Ein Rechenbeispiel: Verlieren die Neusser zu Hause gegen den Vierten HG Remscheid (Fünfter/23:15), der erst 19 von 26 Spielen ausgetragen und trotzdem oder gerade deswegen weiter den dritten Platz im Blick hat, und punktet gleichzeitig der BHC II gegen den TV Korschenbroich, sind die Solinger gerettet. Wie sich der NHV gegen die HGR schlägt, werden mit besonderem Interesse unter anderem der HC Weiden (Zwölfter/13:27) und der MTV Rheinwacht Dinslaken (Elfter/14:26) verfolgen. Die Weidener, die zuletzt mit dem 26:25 über die SG Langenfeld (Achter/19:23) zwei extrem wertvolle Punkte holte, könnten im Falle einer Neusser Niederlage bereits ohne größeren Druck in den Abschluss des 25. Spieltages am Sonntag bei TuSEM Essen II (Siebter/22:22) gehen, weil ihr Abstand nach ganz unten dann groß genug wäre. Dinslaken, das diesmal pausiert, könnte sogar zu Hause auf der Couch abwarten, ob es zur vorzeitigen Rettung reicht. Wenn es nach dem MTV Rheinwacht geht, dürfte der NHV für einen Dinslakener Platz am rettenden Ufer auch gerne ein Unentschieden holen. Einziger Haken: Die Neusser werden keine Geschenke verteilen. An niemanden, auch an die Remscheider nicht. Interaktiv wird das „gerne“ bestätigen.

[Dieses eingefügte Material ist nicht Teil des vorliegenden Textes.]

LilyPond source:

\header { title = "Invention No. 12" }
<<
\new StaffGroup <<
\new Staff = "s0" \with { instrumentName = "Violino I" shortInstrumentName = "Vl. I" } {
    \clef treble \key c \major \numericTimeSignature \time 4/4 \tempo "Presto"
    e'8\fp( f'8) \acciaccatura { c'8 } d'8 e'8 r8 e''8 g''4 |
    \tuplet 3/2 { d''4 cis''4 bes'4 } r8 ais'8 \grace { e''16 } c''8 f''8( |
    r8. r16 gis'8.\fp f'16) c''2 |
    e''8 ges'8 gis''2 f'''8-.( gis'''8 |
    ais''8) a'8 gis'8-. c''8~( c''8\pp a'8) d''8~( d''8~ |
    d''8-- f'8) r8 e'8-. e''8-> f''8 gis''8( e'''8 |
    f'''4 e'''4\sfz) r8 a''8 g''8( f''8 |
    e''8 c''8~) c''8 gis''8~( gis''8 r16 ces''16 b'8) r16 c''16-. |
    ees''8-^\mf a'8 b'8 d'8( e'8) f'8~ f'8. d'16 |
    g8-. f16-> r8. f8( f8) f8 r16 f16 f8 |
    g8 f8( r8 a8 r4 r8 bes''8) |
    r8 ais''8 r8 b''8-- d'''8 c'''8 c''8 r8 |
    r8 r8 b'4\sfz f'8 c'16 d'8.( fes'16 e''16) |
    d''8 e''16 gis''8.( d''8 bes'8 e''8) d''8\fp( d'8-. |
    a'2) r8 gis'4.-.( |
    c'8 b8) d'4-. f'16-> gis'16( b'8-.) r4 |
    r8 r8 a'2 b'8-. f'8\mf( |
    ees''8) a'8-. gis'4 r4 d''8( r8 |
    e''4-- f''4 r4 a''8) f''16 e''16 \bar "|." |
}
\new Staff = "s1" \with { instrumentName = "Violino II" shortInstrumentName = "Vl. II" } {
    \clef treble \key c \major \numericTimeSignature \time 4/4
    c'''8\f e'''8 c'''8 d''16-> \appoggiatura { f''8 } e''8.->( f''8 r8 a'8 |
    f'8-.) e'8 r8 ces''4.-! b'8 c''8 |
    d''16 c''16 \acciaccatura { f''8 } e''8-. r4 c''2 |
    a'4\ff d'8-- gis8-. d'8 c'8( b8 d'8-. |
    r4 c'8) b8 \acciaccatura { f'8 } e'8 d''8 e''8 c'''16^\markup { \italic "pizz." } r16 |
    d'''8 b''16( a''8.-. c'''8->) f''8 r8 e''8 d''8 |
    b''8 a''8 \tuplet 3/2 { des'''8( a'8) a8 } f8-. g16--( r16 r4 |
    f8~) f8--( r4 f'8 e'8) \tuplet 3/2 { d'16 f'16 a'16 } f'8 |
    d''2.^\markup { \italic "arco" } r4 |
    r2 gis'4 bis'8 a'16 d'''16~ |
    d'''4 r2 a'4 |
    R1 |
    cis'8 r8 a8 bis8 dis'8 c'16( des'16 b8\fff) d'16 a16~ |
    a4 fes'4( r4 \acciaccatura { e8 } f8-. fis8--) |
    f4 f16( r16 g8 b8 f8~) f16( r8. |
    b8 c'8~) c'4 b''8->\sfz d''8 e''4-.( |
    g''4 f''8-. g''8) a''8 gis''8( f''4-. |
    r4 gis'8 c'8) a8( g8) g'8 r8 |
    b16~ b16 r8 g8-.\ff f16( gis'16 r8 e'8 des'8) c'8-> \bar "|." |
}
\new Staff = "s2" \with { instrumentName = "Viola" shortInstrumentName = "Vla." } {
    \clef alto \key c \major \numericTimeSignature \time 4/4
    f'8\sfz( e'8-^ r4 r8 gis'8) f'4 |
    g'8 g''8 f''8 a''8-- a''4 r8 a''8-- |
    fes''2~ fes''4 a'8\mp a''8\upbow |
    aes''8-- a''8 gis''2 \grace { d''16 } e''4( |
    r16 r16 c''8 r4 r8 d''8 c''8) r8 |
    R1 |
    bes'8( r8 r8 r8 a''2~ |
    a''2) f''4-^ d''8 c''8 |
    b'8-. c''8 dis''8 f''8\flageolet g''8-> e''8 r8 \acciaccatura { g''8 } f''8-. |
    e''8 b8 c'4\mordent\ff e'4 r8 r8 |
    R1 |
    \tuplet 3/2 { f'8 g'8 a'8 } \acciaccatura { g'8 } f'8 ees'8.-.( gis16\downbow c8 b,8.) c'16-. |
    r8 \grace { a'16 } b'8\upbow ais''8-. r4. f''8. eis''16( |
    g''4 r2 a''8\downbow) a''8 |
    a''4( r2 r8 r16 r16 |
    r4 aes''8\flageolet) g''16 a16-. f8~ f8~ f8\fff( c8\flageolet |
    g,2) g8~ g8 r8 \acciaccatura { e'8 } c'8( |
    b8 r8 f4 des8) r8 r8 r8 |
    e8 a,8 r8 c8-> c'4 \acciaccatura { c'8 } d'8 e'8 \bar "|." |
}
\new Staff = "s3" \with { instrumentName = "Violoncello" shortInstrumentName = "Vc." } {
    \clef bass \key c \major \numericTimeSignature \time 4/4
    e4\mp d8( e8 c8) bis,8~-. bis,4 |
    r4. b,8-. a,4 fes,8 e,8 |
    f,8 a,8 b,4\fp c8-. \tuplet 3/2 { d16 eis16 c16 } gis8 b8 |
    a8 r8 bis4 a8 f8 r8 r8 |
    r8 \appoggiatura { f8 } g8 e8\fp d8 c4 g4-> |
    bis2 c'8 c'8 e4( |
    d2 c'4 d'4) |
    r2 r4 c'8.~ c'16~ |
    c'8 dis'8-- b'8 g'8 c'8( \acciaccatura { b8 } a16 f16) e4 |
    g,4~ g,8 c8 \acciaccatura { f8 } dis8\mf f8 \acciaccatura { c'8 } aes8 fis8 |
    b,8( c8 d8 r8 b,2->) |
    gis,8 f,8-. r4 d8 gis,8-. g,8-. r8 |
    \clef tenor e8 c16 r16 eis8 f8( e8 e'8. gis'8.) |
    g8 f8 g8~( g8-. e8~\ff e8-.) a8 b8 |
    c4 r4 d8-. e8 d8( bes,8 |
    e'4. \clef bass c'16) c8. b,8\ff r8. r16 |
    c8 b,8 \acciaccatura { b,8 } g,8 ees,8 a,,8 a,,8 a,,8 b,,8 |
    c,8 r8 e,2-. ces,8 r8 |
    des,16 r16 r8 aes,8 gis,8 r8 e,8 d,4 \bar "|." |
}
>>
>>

Losgelöst von allen Zwängen sind die Essener im Heimspiel gegen Weiden sowie die TSV Bonn rrh. bei den Langenfeldern und der BTB Aachen (Neunter/17:23) gegen die HSG Refrath/Hand. Für diese fünf Mannschaften geht es auf der Zielgeraden maximal darum, sich in der oberen Hälfte zu halten (Essen, Refrath) oder die guten Positionen in der unteren Hälfte (Aachen, Bonn) zu verteidigen. Die Zahl der Begegnungen, die eher den Charakter eines Freundschaftsspiels haben könnten, wird in den kommenden Wochen steigen – erst recht für die Zeit nach den Oster-Schulferien. Es ist ja feste Tradition am Niederrhein und am Mittelrhein, dass die Meisterschaft kurz vor Schluss zum wiederholten Mal unterbrochen wird, um meistens drei Wochen später den kleineren Rest zu erledigen. Die wesentlichen Fragen im Kampf um den Abstieg dürften dabei schon beantwortet sein – anders als jene im Kampf um den Aufstieg. Da lieben es die beiden einzigen Titelkandidaten ja sowieso spannend.